Note that it won't work to adjust the indentation by putting leading spaces in c-block-comment-prefix, since CC Mode still uses the normal indentation engine to indent the line. Thus, the right way to fix the indentation is by customizing the c syntactic symbol. It defaults to c-lineup-C-comments, which handles the indentation of most common comment styles, see 11. Indentation Functions.

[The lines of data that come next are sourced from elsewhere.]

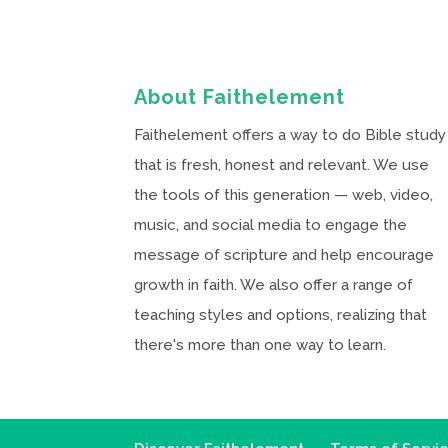
About Faithelement
Faithelement offers a way to do Bible study
that is fresh, honest and relevant. We use
the tools of this generation — web, video,
music, and social media to engage the
message of scripture and help encourage
growth in faith. We also offer a range of
teaching styles and options, realizing that
there's more than one way to learn.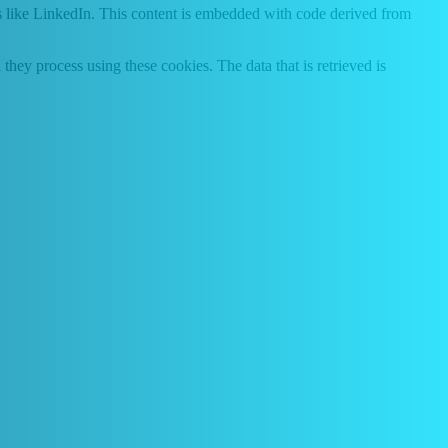
s like LinkedIn. This content is embedded with code derived from
hey process using these cookies. The data that is retrieved is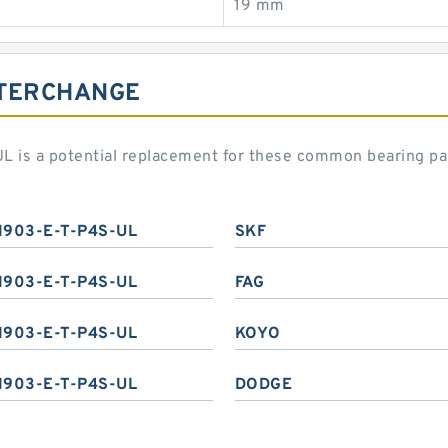
19 mm
NTERCHANGE
L is a potential replacement for these common bearing pa
1903-E-T-P4S-UL
SKF
1903-E-T-P4S-UL
FAG
1903-E-T-P4S-UL
KOYO
1903-E-T-P4S-UL
DODGE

User Option: c-ignore-auto-fill
When auto fill mode is enabled, CC Mode can selectively ignore it depending on the context the line break would occur in, e.g. to never break a line automatically inside a string literal. This variable takes a list of symbols for the different contexts where auto-filling never should occur:

string
Inside a string or character literal.
c
Inside a C style block comment.
c++
Inside a C++ style line comment.
cpp
Inside a preprocessor directive.
code
Anywhere else, i.e. in normal code.

By default, c-ignore-auto-fill is set to '(string cpp code), which means that auto-filling only occurs in comments when auto-fill mode is activated. In literals, it's often desirable to have explicit control over newlines. In preprocessor directives, the necessary `\' escape character before the newline is not automatically inserted, so an automatic line break would produce invalid code. In normal code, line breaks are normally dictated by some logical structure in the code rather than the last whitespace character, so automatic line breaks there will produce poor results in the current implementation.

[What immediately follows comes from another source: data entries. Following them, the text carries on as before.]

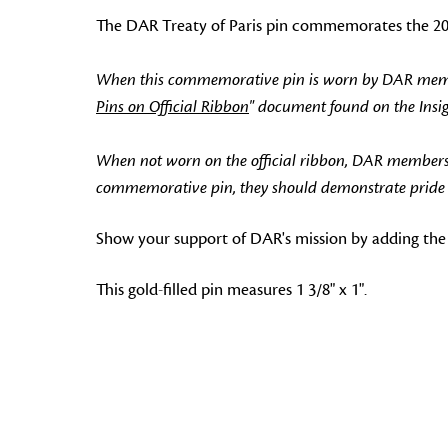
The DAR Treaty of Paris pin commemorates the 200t
When this commemorative pin is worn by DAR members
Pins on Official Ribbon
" document found on the Ins
When not worn on the official ribbon, DAR members
commemorative pin, they should demonstrate pride in
Show your support of DAR's mission by adding the 
This gold-filled pin measures 1 3/8" x 1".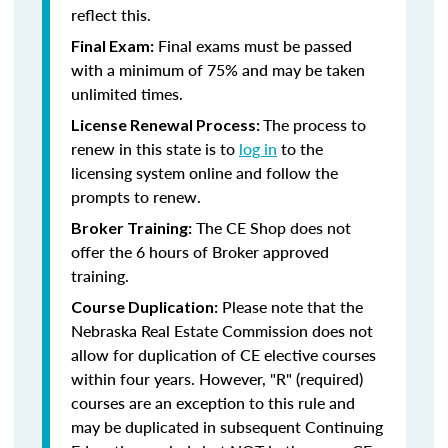
reflect this.
Final exams must be passed
Final Exam:
with a minimum of 75% and may be taken
unlimited times.
The process to
License Renewal Process:
renew in this state is to
log in
to the
licensing system online and follow the
prompts to renew.
The CE Shop does not
Broker Training:
offer the 6 hours of Broker approved
training.
Please note that the
Course Duplication:
Nebraska Real Estate Commission does not
allow for duplication of CE elective courses
within four years. However, "R" (required)
courses are an exception to this rule and
may be duplicated in subsequent Continuing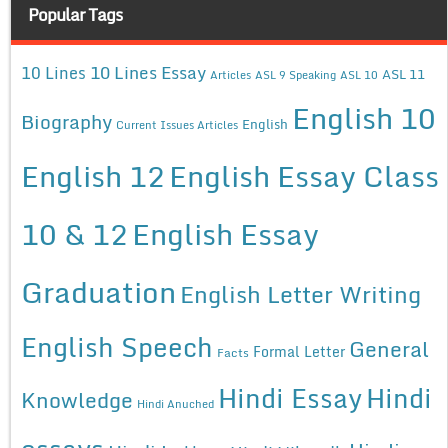
Popular Tags
10 Lines Essay
10 Lines
ASL 11
Articles
ASL 9 Speaking
ASL 10
English 10
Biography
English
Current Issues Articles
English 12
English Essay Class
10 & 12
English Essay
Graduation
English Letter Writing
English Speech
General
Formal Letter
Facts
Hindi Essay
Hindi
Knowledge
Hindi Anuched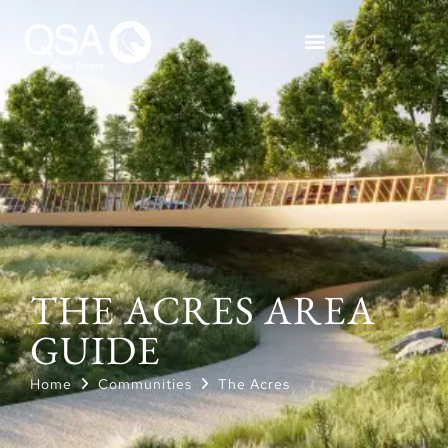
THE ACRES AREA
GUIDE
Home
Communities
The Acres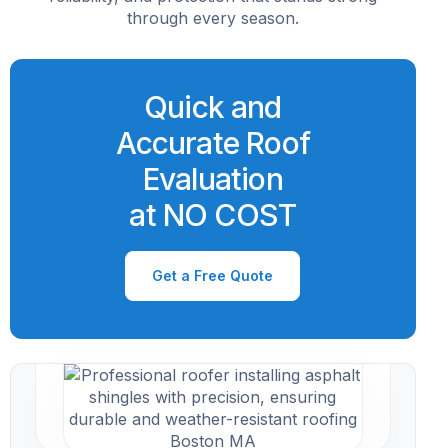
through every season.
Quick and
Accurate Roof
Evaluation
at NO COST
Get a Free Quote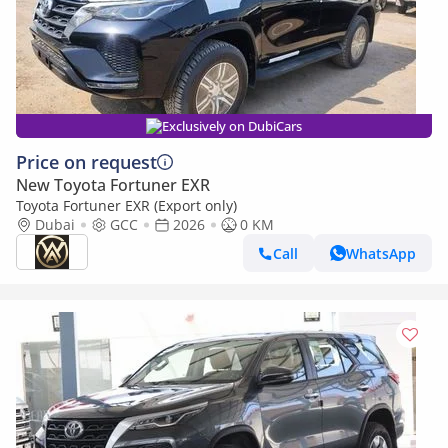
Exclusively on DubiCars
Price on request
New Toyota Fortuner EXR
Toyota Fortuner EXR (Export only)
Dubai
GCC
2026
0 KM
Call
WhatsApp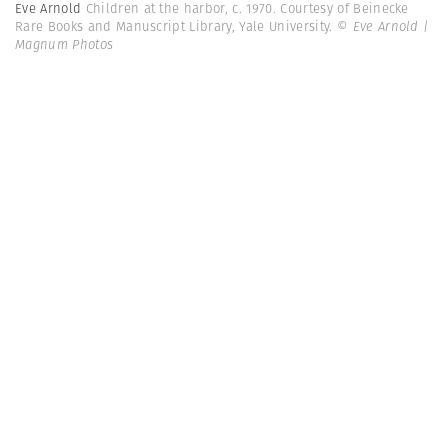
Eve Arnold
Children at the harbor, c. 1970. Courtesy of Beinecke
Rare Books and Manuscript Library, Yale University.
© Eve Arnold |
Magnum Photos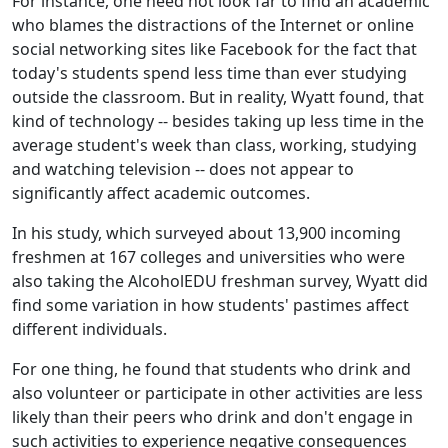
For instance, one need not look far to find an academic
who blames the distractions of the Internet or online
social networking sites like Facebook for the fact that
today's students spend less time than ever studying
outside the classroom. But in reality, Wyatt found, that
kind of technology -- besides taking up less time in the
average student's week than class, working, studying
and watching television -- does not appear to
significantly affect academic outcomes.
In his study, which surveyed about 13,900 incoming
freshmen at 167 colleges and universities who were
also taking the AlcoholEDU freshman survey, Wyatt did
find some variation in how students' pastimes affect
different individuals.
For one thing, he found that students who drink and
also volunteer or participate in other activities are less
likely than their peers who drink and don't engage in
such activities to experience negative consequences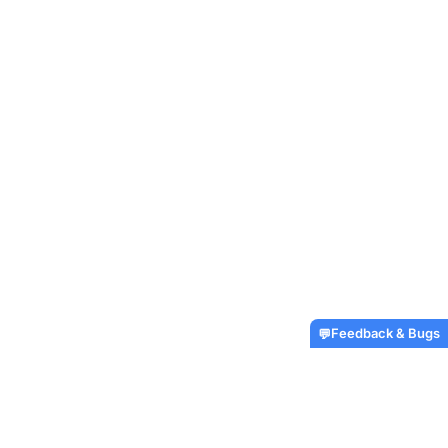
Feedback & Bugs
💬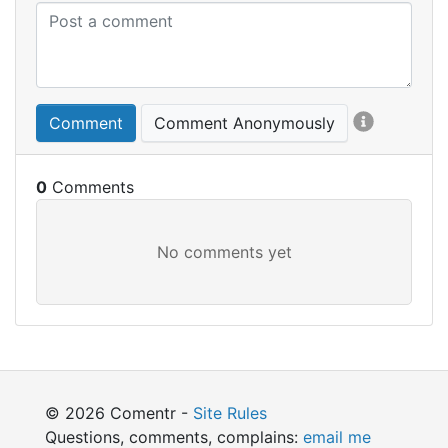
Comment
Comment Anonymously
0
© 2026 Comentr -
Site Rules
Questions, comments, complains:
email me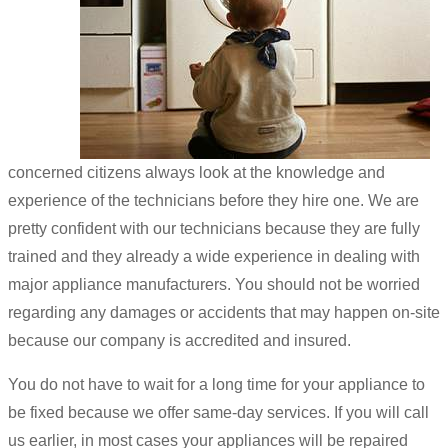
concerned citizens always look at the knowledge and
experience of the technicians before they hire one. We are
pretty confident with our technicians because they are fully
trained and they already a wide experience in dealing with
major appliance manufacturers. You should not be worried
regarding any damages or accidents that may happen on-site
because our company is accredited and insured.
You do not have to wait for a long time for your appliance to
be fixed because we offer same-day services. If you will call
us earlier, in most cases your appliances will be repaired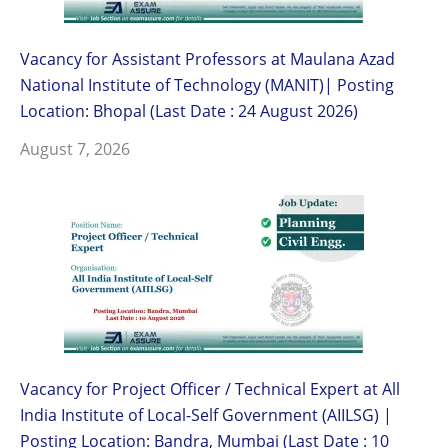
Vacancy for Assistant Professors at Maulana Azad
National Institute of Technology (MANIT)| Posting
Location: Bhopal (Last Date : 24 August 2026)
August 7, 2026
Vacancy for Project Officer / Technical Expert at All
India Institute of Local-Self Government (AIILSG) |
Posting Location: Bandra, Mumbai (Last Date : 10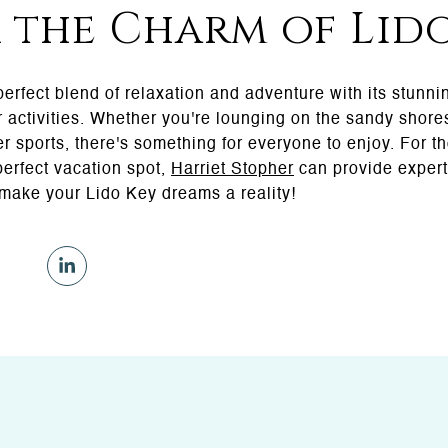
 the Charm of Lid
 perfect blend of relaxation and adventure with its stunni
r activities. Whether you're lounging on the sandy shores
r sports, there's something for everyone to enjoy. For t
perfect vacation spot,
Harriet Stopher
can provide expert
 make your Lido Key dreams a reality!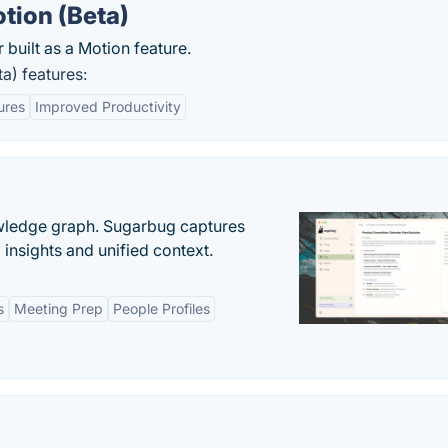
ion (Beta)
built as a Motion feature.
) features:
ures
Improved Productivity
owledge graph. Sugarbug captures
insights and unified context.
s
Meeting Prep
People Profiles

The commands that do the actual work follow.

M-q (c-fill-paragraph)
This is the replacement for fill-paragraph in CC Mode buffers. It's used to fill multiline string literals and both block and line style comments. In Java buffers, the Javadoc markup words are recognized as paragraph starters. The line oriented Pike autodoc markup words are recognized in the same way in Pike mode.

The function keeps the comment starters and enders of block comments as they were before the filling. This means that a comment ender on the same line as the paragraph being filled will be filled with the paragraph, and one on a line by itself will stay as it is. The comment starter is handled similarly(15).

M-j (c-indent-new-comment-line)
This is the replacement for indent-new-comment-line. It breaks the line at point and indents the new line like the current one.

If inside a comment and comment-multi-line is non-nil, the indentation and line prefix are preserved. If inside a comment and comment-multi-line is nil, a new comment of the same type is started on the next line and indented as appropriate for comments.

Note that CC Mode sets comment-multi-line to t at startup. The reason is that M-j could otherwise produce sequences of single line block comments for texts that should logically be treated as one comment, and the rest of the paragraph handling code (e.g. M-q and M-a) can't cope with that, which would lead to inconsistent behavior.

M-x c-context-line-break
This is a function that works like indent-new-comment-line in comments and newline-and-indent elsewhere, thus combining those two in a way that uses each one in the context it's best suited for. I.e. in comments the comment line prefix and indentation is kept for the new line, and in normal code it's indented according to context by the indentation engine.

In macros it acts like newline-and-indent but additionally inserts and optionally aligns the line ending backslash so that the macro remains unbroken. See section 6. Macro Handling, for details about the backslash alignment.

It's not bound to a key by default, but it's intended to be used on the RET key. If you like the behavior of newline-and-indent on RET, you should consider switching to this function.

M-x c-context-open-line
This is to C-o (M-x open-line) as c-context-line-break is to RET. I.e. it works just like c-context-line-break but leaves the point before the inserted line break.